Elections have consequences, it is true. And in 2008, following the epic market crash and financial crisis, Republicans were demolished in the general election, losing the White House while Democrats picked up seats in the House and Senate.

And yet, as catastrophic as that was for the GOP, Democrats did not achieve a complete lock on government. They still only had 59 seats in the U.S. Senate, one short of a filibuster-proof supermajority in that body.

It was not until the late Sen. Arlen Specter, a lifelong Republican, switched parties in April 2009 to join Democrats, providing the 60th vote in favor of Obamacare in December 2009.

But to argue this was somehow a sweeping mandate for overhauling the nation’s health care system is a bit specious.

After all, when voters were given their opportunity to render their verdict on Specter in 2010 — and thus Obamacare — they threw Specter out on his ear in favor of now Sen. Pat Toomey. Again, Toomey was an Obamacare opponent.

In that respect, if the issue in the 2004 primary had been national health care, it is not outlandish to suggest that Specter might not have prevailed.

Even in the state of Massachusetts, when socialized medicine advocate Ted Kennedy passed away, and voters had an opportunity to affirm their support for Obamacare, they elected Scott Brown on the platform that he would vote against it.

In 2010, after Brown was sworn in and when Democrats could no longer get to 60, they made several modifications to Obamacare using the simple majority reconciliation process, getting around traditional order in the Senate that typically requires 60 votes.

Again, hardly a sweeping mandate for a law that only came into being because Specter duped Pennsylvania voters by changing his party affiliation. If elections had had the consequences voters intended, Obamacare would have been killed at inception by being blocked in the Senate.

__Information supplied__

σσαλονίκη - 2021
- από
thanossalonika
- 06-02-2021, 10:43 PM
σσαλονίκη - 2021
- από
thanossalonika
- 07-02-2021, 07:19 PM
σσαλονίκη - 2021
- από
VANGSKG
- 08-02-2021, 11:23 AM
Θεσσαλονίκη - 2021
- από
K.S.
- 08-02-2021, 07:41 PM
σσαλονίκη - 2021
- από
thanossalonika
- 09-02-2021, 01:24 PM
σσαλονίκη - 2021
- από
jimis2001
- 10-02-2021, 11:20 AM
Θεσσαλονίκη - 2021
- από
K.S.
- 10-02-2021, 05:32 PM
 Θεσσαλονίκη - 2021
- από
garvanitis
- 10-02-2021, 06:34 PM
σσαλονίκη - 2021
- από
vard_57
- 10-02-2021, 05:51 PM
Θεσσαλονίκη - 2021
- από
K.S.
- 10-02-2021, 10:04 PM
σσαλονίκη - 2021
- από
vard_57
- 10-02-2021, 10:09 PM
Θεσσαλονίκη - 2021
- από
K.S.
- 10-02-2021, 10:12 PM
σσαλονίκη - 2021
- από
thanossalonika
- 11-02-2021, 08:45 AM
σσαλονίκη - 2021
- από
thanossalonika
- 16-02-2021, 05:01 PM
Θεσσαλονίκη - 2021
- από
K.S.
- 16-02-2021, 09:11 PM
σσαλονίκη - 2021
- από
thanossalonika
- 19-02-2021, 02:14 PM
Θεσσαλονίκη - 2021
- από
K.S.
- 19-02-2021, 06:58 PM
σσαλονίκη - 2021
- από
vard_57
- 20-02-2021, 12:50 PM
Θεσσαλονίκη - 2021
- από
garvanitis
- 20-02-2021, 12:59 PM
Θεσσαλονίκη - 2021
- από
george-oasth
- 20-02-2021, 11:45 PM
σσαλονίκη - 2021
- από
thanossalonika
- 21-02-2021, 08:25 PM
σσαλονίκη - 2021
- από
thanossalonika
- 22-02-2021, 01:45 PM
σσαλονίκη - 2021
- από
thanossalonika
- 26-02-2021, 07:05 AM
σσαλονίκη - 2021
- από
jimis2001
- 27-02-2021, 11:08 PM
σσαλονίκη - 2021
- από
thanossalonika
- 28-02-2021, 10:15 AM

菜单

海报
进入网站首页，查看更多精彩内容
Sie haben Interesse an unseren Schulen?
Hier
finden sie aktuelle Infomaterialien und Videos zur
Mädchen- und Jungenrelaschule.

__Prompt__
Name each person mentioned in the Obamacare text above.

__Solution to this exercise__
Arlen Specter, Pat Toomey, Ted Kennedy, Scott Brown